● TASK OBJECTIVE
Of the lines listed below, return exactly those that run from the line containing "Cauzele herniei de disc" through the line containing "poate provoca ruperea unui disc.", both included.

....

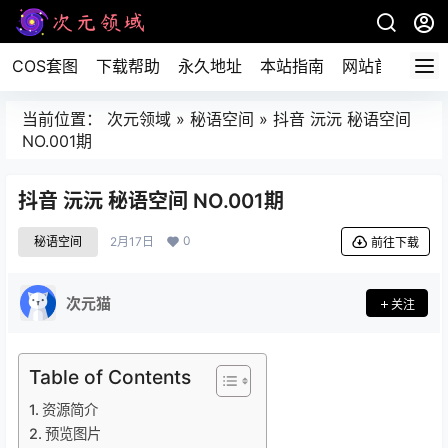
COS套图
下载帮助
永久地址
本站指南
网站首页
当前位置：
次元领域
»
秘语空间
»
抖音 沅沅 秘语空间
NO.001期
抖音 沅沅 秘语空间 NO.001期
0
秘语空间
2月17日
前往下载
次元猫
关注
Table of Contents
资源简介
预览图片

....

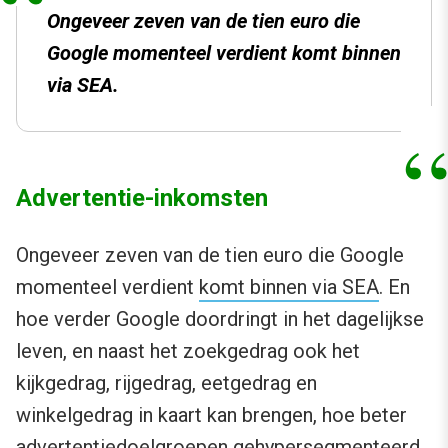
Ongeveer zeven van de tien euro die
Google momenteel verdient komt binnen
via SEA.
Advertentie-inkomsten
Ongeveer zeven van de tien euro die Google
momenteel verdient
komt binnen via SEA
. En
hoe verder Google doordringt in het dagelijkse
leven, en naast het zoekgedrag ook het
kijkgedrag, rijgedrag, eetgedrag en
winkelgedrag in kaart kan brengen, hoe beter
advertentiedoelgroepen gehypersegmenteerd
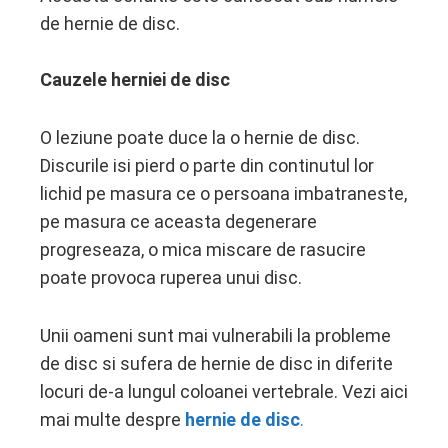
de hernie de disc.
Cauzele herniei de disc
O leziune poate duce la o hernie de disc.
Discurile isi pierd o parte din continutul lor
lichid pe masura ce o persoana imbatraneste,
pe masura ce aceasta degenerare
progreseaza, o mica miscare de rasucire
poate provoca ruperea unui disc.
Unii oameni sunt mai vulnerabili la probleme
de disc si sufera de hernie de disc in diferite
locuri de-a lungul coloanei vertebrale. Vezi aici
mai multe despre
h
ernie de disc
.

....

● RESPONSE BOX
Cauzele herniei de disc
O leziune poate duce la o hernie de disc.
Discurile isi pierd o parte din continutul lor
lichid pe masura ce o persoana imbatraneste,
pe masura ce aceasta degenerare
progreseaza, o mica miscare de rasucire
poate provoca ruperea unui disc.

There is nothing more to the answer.